**Task prompt:** In the copy, keep the lines from the first line of the material below through the line containing "27.18 | 28.54 | |" exactly as they are, and include no pictures.

Segment Start: Source data

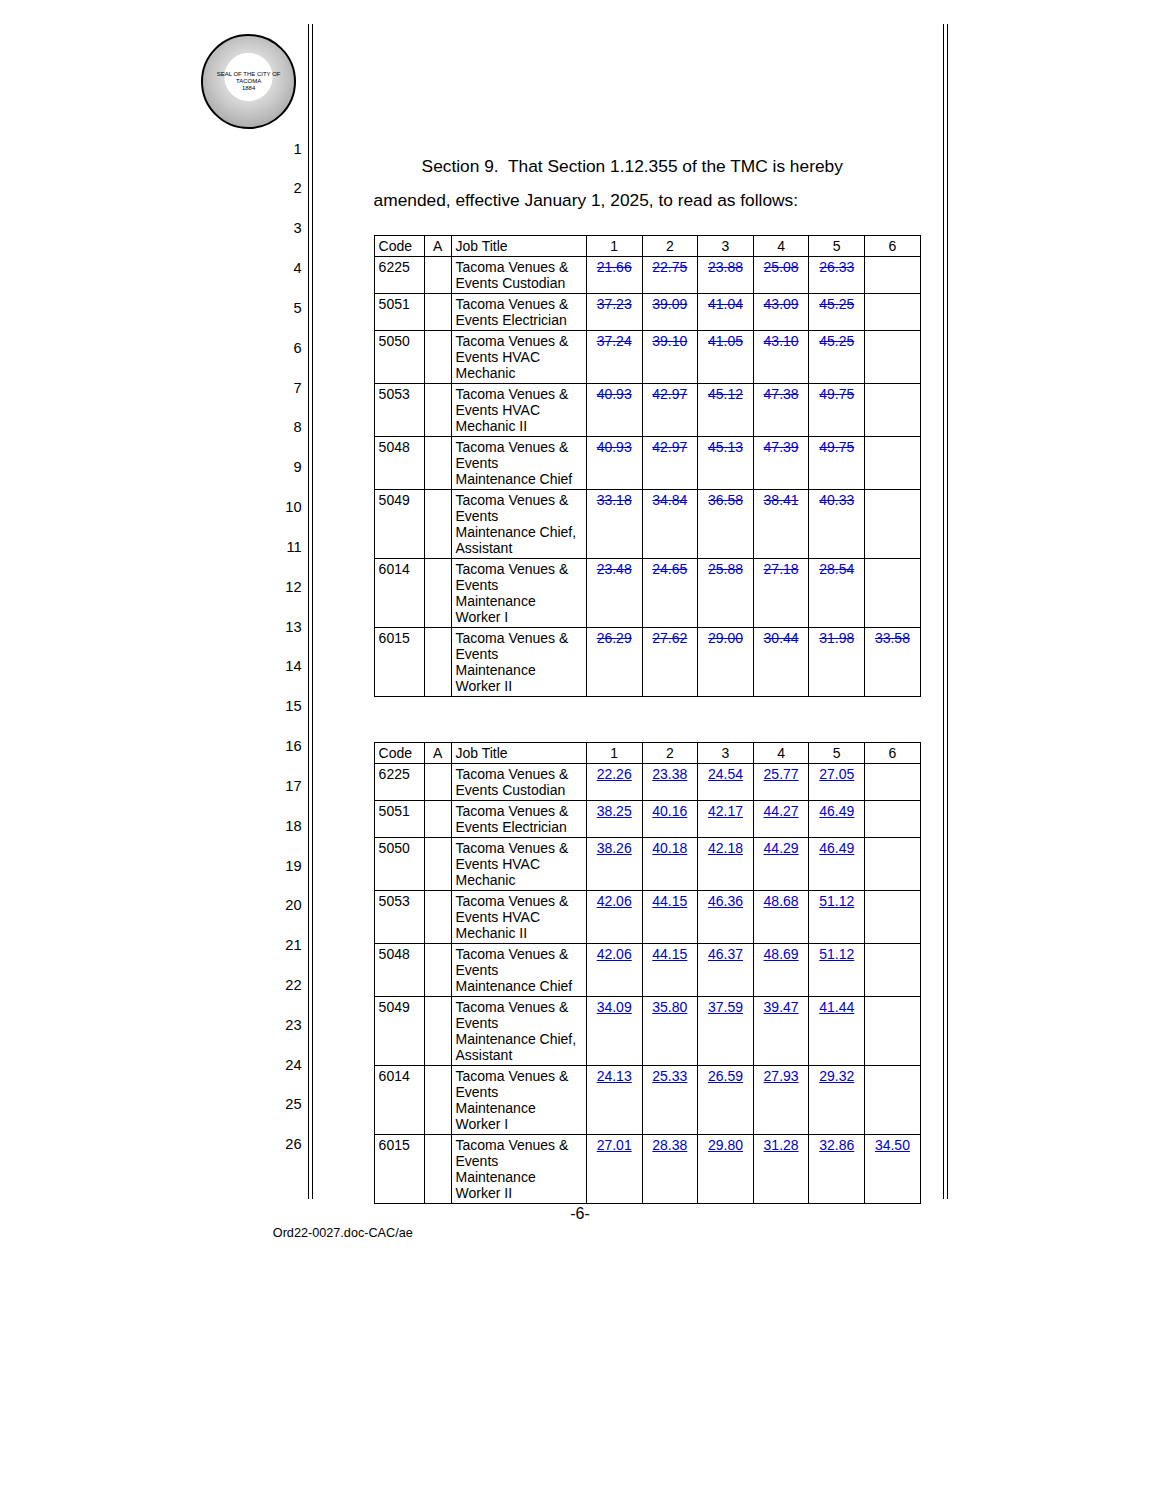SEAL OF THE CITY OF TACOMA
1884
1
2
3
4
5
6
7
8
9
10
11
12
13
14
15
16
17
18
19
20
21
22
23
24
25
26
Section 9. That Section 1.12.355 of the TMC is hereby amended, effective January 1, 2025, to read as follows:
| Code | A | Job Title | 1 | 2 | 3 | 4 | 5 | 6 |
| --- | --- | --- | --- | --- | --- | --- | --- | --- |
| 6225 | | Tacoma Venues & Events Custodian | 21.66 | 22.75 | 23.88 | 25.08 | 26.33 | |
| 5051 | | Tacoma Venues & Events Electrician | 37.23 | 39.09 | 41.04 | 43.09 | 45.25 | |
| 5050 | | Tacoma Venues & Events HVAC Mechanic | 37.24 | 39.10 | 41.05 | 43.10 | 45.25 | |
| 5053 | | Tacoma Venues & Events HVAC Mechanic II | 40.93 | 42.97 | 45.12 | 47.38 | 49.75 | |
| 5048 | | Tacoma Venues & Events Maintenance Chief | 40.93 | 42.97 | 45.13 | 47.39 | 49.75 | |
| 5049 | | Tacoma Venues & Events Maintenance Chief, Assistant | 33.18 | 34.84 | 36.58 | 38.41 | 40.33 | |
| 6014 | | Tacoma Venues & Events Maintenance Worker I | 23.48 | 24.65 | 25.88 | 27.18 | 28.54 | |
| 6015 | | Tacoma Venues & Events Maintenance Worker II | 26.29 | 27.62 | 29.00 | 30.44 | 31.98 | 33.58 |
| Code | A | Job Title | 1 | 2 | 3 | 4 | 5 | 6 |
| --- | --- | --- | --- | --- | --- | --- | --- | --- |
| 6225 | | Tacoma Venues & Events Custodian | 22.26 | 23.38 | 24.54 | 25.77 | 27.05 | |
| 5051 | | Tacoma Venues & Events Electrician | 38.25 | 40.16 | 42.17 | 44.27 | 46.49 | |
| 5050 | | Tacoma Venues & Events HVAC Mechanic | 38.26 | 40.18 | 42.18 | 44.29 | 46.49 | |
| 5053 | | Tacoma Venues & Events HVAC Mechanic II | 42.06 | 44.15 | 46.36 | 48.68 | 51.12 | |
| 5048 | | Tacoma Venues & Events Maintenance Chief | 42.06 | 44.15 | 46.37 | 48.69 | 51.12 | |
| 5049 | | Tacoma Venues & Events Maintenance Chief, Assistant | 34.09 | 35.80 | 37.59 | 39.47 | 41.44 | |
| 6014 | | Tacoma Venues & Events Maintenance Worker I | 24.13 | 25.33 | 26.59 | 27.93 | 29.32 | |
| 6015 | | Tacoma Venues & Events Maintenance Worker II | 27.01 | 28.38 | 29.80 | 31.28 | 32.86 | 34.50 |
-6-
Ord22-0027.doc-CAC/ae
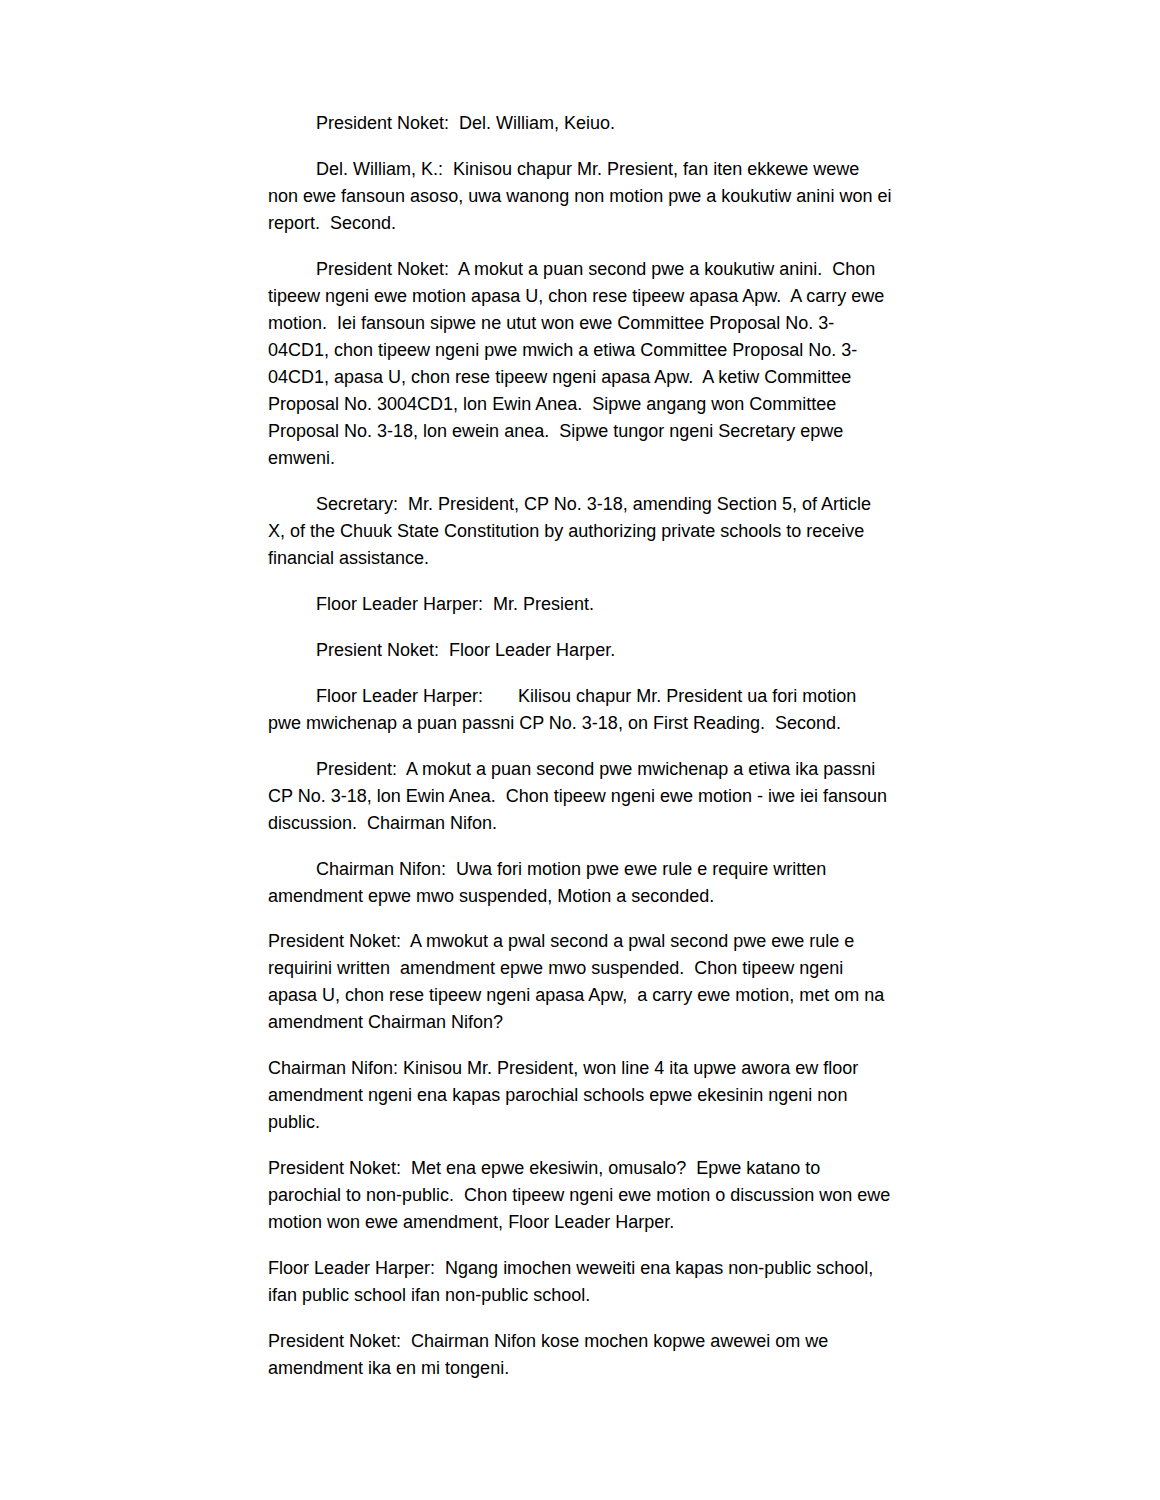President Noket: Del. William, Keiuo.
Del. William, K.: Kinisou chapur Mr. Presient, fan iten ekkewe wewe non ewe fansoun asoso, uwa wanong non motion pwe a koukutiw anini won ei report. Second.
President Noket: A mokut a puan second pwe a koukutiw anini. Chon tipeew ngeni ewe motion apasa U, chon rese tipeew apasa Apw. A carry ewe motion. Iei fansoun sipwe ne utut won ewe Committee Proposal No. 3-04CD1, chon tipeew ngeni pwe mwich a etiwa Committee Proposal No. 3-04CD1, apasa U, chon rese tipeew ngeni apasa Apw. A ketiw Committee Proposal No. 3004CD1, lon Ewin Anea. Sipwe angang won Committee Proposal No. 3-18, lon ewein anea. Sipwe tungor ngeni Secretary epwe emweni.
Secretary: Mr. President, CP No. 3-18, amending Section 5, of Article X, of the Chuuk State Constitution by authorizing private schools to receive financial assistance.
Floor Leader Harper: Mr. Presient.
Presient Noket: Floor Leader Harper.
Floor Leader Harper: Kilisou chapur Mr. President ua fori motion pwe mwichenap a puan passni CP No. 3-18, on First Reading. Second.
President: A mokut a puan second pwe mwichenap a etiwa ika passni CP No. 3-18, lon Ewin Anea. Chon tipeew ngeni ewe motion - iwe iei fansoun discussion. Chairman Nifon.
Chairman Nifon: Uwa fori motion pwe ewe rule e require written amendment epwe mwo suspended, Motion a seconded.
President Noket: A mwokut a pwal second a pwal second pwe ewe rule e requirini written amendment epwe mwo suspended. Chon tipeew ngeni apasa U, chon rese tipeew ngeni apasa Apw, a carry ewe motion, met om na amendment Chairman Nifon?
Chairman Nifon: Kinisou Mr. President, won line 4 ita upwe awora ew floor amendment ngeni ena kapas parochial schools epwe ekesinin ngeni non public.
President Noket: Met ena epwe ekesiwin, omusalo? Epwe katano to parochial to non-public. Chon tipeew ngeni ewe motion o discussion won ewe motion won ewe amendment, Floor Leader Harper.
Floor Leader Harper: Ngang imochen weweiti ena kapas non-public school, ifan public school ifan non-public school.
President Noket: Chairman Nifon kose mochen kopwe awewei om we amendment ika en mi tongeni.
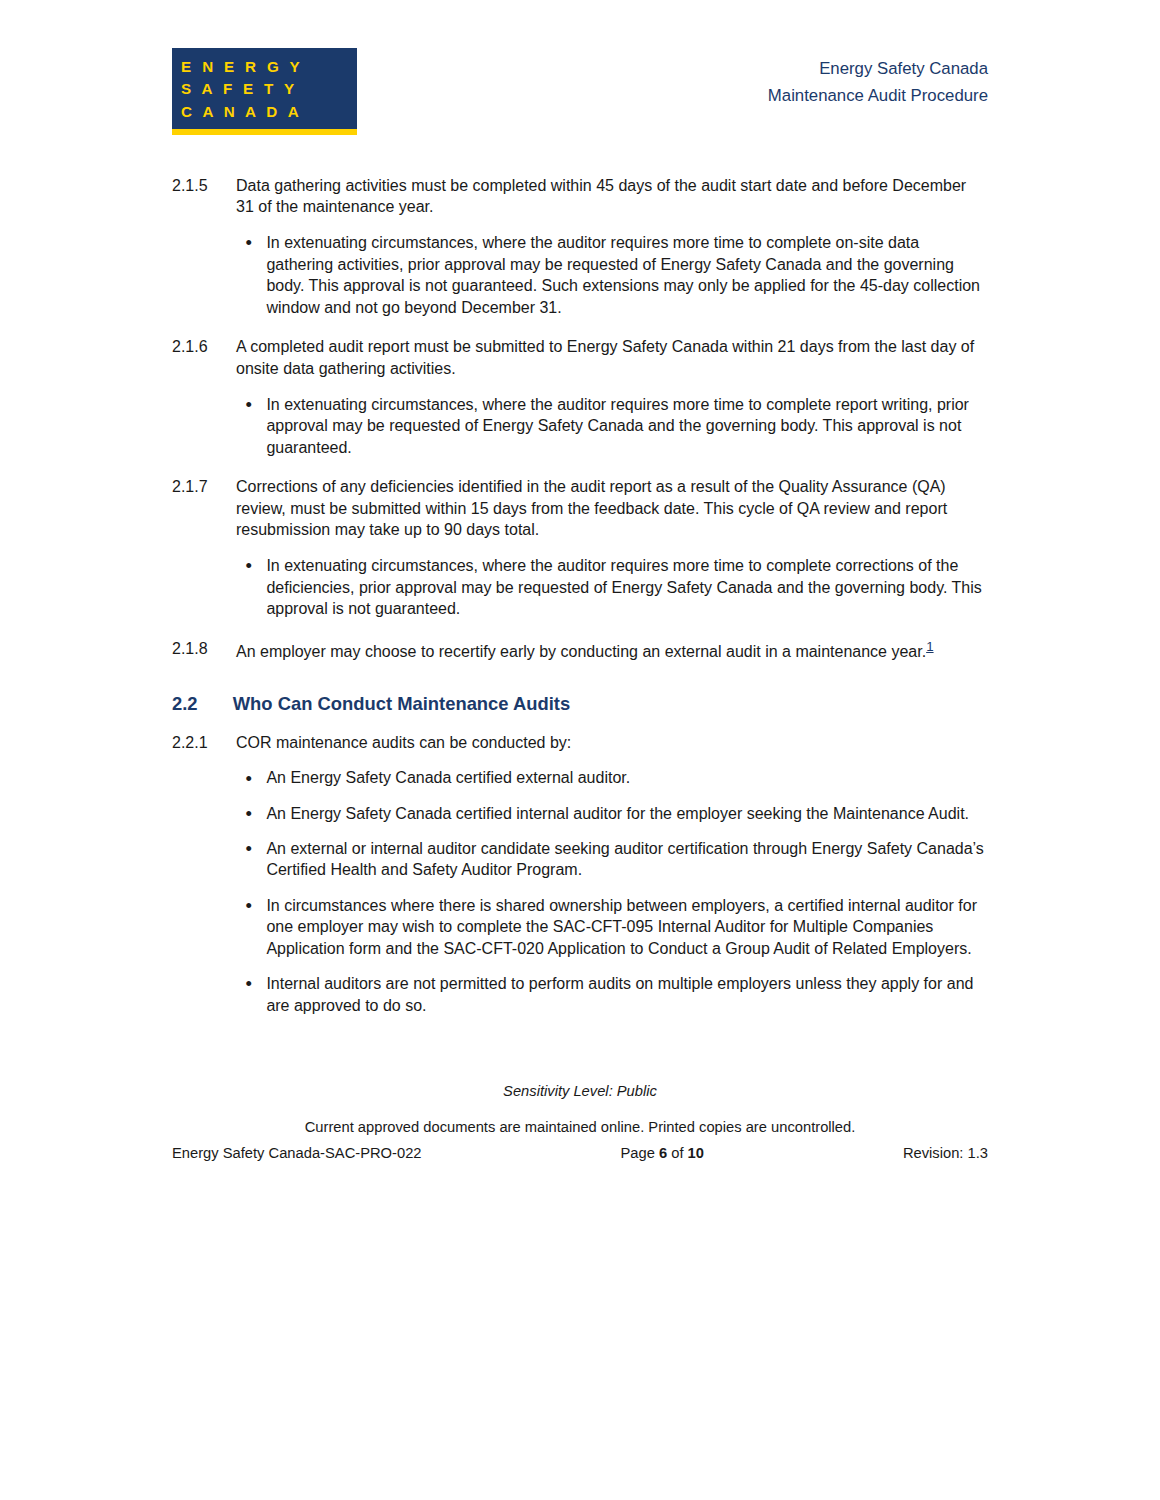E N E R G Y S A F E T Y C A N A D A
Energy Safety Canada
Maintenance Audit Procedure
2.1.5 Data gathering activities must be completed within 45 days of the audit start date and before December 31 of the maintenance year.
In extenuating circumstances, where the auditor requires more time to complete on-site data gathering activities, prior approval may be requested of Energy Safety Canada and the governing body. This approval is not guaranteed. Such extensions may only be applied for the 45-day collection window and not go beyond December 31.
2.1.6 A completed audit report must be submitted to Energy Safety Canada within 21 days from the last day of onsite data gathering activities.
In extenuating circumstances, where the auditor requires more time to complete report writing, prior approval may be requested of Energy Safety Canada and the governing body. This approval is not guaranteed.
2.1.7 Corrections of any deficiencies identified in the audit report as a result of the Quality Assurance (QA) review, must be submitted within 15 days from the feedback date. This cycle of QA review and report resubmission may take up to 90 days total.
In extenuating circumstances, where the auditor requires more time to complete corrections of the deficiencies, prior approval may be requested of Energy Safety Canada and the governing body. This approval is not guaranteed.
2.1.8 An employer may choose to recertify early by conducting an external audit in a maintenance year.1
2.2 Who Can Conduct Maintenance Audits
2.2.1 COR maintenance audits can be conducted by:
An Energy Safety Canada certified external auditor.
An Energy Safety Canada certified internal auditor for the employer seeking the Maintenance Audit.
An external or internal auditor candidate seeking auditor certification through Energy Safety Canada’s Certified Health and Safety Auditor Program.
In circumstances where there is shared ownership between employers, a certified internal auditor for one employer may wish to complete the SAC-CFT-095 Internal Auditor for Multiple Companies Application form and the SAC-CFT-020 Application to Conduct a Group Audit of Related Employers.
Internal auditors are not permitted to perform audits on multiple employers unless they apply for and are approved to do so.
Sensitivity Level: Public
Current approved documents are maintained online. Printed copies are uncontrolled.
Energy Safety Canada-SAC-PRO-022 Page 6 of 10 Revision: 1.3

Segment End: Source data

**Answer to this task:**
SEAL OF THE CITY OF TACOMA
1884
1
2
3
4
5
6
7
8
9
10
11
12
13
14
15
16
17
18
19
20
21
22
23
24
25
26
Section 9. That Section 1.12.355 of the TMC is hereby amended, effective January 1, 2025, to read as follows:
| Code | A | Job Title | 1 | 2 | 3 | 4 | 5 | 6 |
| --- | --- | --- | --- | --- | --- | --- | --- | --- |
| 6225 | | Tacoma Venues & Events Custodian | 21.66 | 22.75 | 23.88 | 25.08 | 26.33 | |
| 5051 | | Tacoma Venues & Events Electrician | 37.23 | 39.09 | 41.04 | 43.09 | 45.25 | |
| 5050 | | Tacoma Venues & Events HVAC Mechanic | 37.24 | 39.10 | 41.05 | 43.10 | 45.25 | |
| 5053 | | Tacoma Venues & Events HVAC Mechanic II | 40.93 | 42.97 | 45.12 | 47.38 | 49.75 | |
| 5048 | | Tacoma Venues & Events Maintenance Chief | 40.93 | 42.97 | 45.13 | 47.39 | 49.75 | |
| 5049 | | Tacoma Venues & Events Maintenance Chief, Assistant | 33.18 | 34.84 | 36.58 | 38.41 | 40.33 | |
| 6014 | | Tacoma Venues & Events Maintenance Worker I | 23.48 | 24.65 | 25.88 | 27.18 | 28.54 | |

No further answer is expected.